Netflix’s stock is beginning 2019 on a hot streak, rising more than 24% in January to date. Shares gained another 1.5% today to close at $324.66 and rose nearly another 2% in after-hours trading.
A big boost to investor sentiment came late this afternoon when UBS analyst Eric Sheridan upgraded the stock to “buy” from “neutral” and raised his 12-month price target to $410 from $400.
Like many on Wall Street, Sheridan is looking for healthy numbers on January 17, when the company reports fourth-quarter results, reflecting a holiday-quarter uptick in subscribers and free cash flow. The streaming giant has had one of its most successful stretches with its original content. Bird Box became the most successful original film in its history and a steady diet of series like Narcos: Mexico and original movies like Black Mirror: Bandersnatch and Roma have enticed new subscribers.
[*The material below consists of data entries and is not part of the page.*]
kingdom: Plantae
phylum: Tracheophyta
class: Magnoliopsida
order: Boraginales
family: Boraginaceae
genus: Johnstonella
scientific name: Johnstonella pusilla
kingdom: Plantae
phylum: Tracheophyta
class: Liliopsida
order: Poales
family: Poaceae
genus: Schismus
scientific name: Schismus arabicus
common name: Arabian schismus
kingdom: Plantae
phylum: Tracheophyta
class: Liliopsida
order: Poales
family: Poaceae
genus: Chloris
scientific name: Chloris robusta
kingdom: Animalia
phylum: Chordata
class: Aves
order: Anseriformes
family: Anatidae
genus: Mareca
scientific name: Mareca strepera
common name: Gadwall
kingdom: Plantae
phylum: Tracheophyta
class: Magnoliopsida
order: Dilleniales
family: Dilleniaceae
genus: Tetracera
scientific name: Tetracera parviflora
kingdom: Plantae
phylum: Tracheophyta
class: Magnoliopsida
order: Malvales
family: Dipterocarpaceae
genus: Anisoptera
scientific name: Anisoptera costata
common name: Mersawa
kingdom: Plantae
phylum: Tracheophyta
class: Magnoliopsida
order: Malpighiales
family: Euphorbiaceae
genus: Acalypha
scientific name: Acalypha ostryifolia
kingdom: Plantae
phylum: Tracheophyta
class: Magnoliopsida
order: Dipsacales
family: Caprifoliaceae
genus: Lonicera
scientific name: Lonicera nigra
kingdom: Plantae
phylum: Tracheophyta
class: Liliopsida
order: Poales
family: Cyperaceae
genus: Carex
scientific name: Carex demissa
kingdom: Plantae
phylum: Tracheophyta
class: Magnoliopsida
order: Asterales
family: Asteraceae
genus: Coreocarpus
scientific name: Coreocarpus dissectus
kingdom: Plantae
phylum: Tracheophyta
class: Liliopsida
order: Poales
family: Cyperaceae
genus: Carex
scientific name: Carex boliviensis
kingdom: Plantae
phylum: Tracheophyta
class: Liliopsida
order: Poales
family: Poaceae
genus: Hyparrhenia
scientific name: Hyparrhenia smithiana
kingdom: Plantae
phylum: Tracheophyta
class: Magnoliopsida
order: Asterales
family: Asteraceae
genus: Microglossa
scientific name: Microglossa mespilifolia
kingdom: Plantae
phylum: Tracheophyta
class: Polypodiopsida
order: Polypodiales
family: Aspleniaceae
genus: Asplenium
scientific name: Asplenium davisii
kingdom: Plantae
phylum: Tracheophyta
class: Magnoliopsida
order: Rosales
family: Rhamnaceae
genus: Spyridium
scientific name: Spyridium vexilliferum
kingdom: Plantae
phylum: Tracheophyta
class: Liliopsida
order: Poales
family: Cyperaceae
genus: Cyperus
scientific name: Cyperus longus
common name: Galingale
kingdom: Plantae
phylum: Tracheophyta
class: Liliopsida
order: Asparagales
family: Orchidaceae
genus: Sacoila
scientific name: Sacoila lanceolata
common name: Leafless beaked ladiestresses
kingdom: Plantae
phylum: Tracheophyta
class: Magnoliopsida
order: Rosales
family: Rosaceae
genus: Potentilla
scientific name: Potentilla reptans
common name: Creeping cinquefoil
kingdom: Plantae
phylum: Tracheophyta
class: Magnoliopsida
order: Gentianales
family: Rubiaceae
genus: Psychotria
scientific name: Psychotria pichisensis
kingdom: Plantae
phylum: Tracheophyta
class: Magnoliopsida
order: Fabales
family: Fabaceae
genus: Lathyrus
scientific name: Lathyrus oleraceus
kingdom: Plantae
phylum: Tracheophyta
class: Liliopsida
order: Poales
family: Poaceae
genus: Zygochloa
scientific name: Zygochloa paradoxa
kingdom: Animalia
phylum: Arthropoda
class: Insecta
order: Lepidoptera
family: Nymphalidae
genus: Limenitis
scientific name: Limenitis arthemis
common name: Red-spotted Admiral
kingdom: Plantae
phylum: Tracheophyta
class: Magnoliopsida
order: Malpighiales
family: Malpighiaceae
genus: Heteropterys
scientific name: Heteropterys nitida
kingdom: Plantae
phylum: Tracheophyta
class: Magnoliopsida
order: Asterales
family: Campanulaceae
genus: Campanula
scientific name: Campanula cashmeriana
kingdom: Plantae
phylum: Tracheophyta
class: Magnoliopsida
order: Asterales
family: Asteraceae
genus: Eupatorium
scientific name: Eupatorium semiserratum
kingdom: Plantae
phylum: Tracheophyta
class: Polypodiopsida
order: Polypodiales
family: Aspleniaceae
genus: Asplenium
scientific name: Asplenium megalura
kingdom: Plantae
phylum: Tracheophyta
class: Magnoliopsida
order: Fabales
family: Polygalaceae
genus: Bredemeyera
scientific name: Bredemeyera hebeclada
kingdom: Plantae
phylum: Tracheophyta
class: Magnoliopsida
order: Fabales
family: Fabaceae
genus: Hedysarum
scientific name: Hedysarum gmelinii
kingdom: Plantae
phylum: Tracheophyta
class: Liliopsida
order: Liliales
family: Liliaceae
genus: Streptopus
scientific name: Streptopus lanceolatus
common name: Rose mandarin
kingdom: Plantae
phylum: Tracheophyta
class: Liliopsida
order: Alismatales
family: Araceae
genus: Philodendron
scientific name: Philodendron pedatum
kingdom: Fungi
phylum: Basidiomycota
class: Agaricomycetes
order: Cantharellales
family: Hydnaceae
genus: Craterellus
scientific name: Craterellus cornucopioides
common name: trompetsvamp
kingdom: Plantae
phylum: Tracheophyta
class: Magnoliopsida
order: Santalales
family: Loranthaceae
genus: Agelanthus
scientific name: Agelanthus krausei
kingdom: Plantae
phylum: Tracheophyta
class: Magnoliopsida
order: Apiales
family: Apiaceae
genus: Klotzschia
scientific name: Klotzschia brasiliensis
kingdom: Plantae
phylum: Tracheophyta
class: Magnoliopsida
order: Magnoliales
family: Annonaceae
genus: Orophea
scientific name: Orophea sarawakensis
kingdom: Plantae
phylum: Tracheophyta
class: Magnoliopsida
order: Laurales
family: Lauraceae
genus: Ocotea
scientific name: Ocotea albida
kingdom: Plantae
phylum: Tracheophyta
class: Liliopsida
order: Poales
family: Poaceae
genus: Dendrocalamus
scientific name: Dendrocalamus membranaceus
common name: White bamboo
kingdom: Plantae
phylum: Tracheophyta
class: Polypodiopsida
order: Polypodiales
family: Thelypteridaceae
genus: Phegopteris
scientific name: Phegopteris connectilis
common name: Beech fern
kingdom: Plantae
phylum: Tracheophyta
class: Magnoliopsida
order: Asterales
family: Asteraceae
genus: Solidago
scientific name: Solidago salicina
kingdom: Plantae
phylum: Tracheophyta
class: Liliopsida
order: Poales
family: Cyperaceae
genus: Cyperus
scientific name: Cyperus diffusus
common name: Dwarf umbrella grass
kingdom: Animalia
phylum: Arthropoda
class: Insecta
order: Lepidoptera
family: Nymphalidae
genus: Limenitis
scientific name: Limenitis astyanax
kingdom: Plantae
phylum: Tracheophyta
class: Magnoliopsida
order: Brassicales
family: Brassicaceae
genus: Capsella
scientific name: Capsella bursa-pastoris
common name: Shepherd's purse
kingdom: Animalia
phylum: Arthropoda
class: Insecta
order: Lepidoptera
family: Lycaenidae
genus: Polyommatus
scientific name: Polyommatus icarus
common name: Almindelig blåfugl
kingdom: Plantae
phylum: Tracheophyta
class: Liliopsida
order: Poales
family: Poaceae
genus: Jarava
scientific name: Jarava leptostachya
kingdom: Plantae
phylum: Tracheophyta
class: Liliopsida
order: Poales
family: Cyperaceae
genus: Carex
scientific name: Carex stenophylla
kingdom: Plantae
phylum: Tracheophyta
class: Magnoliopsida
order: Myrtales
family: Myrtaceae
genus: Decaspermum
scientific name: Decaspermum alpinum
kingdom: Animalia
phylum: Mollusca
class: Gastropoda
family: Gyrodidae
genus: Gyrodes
The recent upward movement for the stock price follows a downbeat latter half of 2018. A sub-par second-quarter report last summer gave way to a slide for all major tech shares and a steady drumbeat of news from Disney and WarnerMedia about their plans to compete with Netflix with their own streaming services, which unnerved some investors. Sheridan believes that reaction is in the rear-view mirror. While skeptics continue to question Netflix’s heavy-spending strategy, financed by billions of debt, Sheridan and other bulls say the “moat” around the company is only getting bigger. “We see the moat around Netflix’s global positioning widening and its long-term secular winner status remaining intact.”
Sheridan’s report calls for near- to medium-term subscriber growth ahead of management forecasts.
In the current quarter, Sheridan wrote, Netflix originals are “robust” and will have easier comparisons with the same quarter of 2018.
Even when Disney and WarnerMedia launch their own SVOD services by the end of this year, Sheridan says the long view taken by Netflix management will prevail.
While Disney remains a “‘wildcard’ … we are skeptical that Disney will take any share from Netflix in the foreseeable future given its relatively narrow focus on kids and a few brands/franchises,” the analyst wrote. “We also don’t think that there is a fixed market for SVOD services and users/households will likely have multiple subscriptions at the same time.”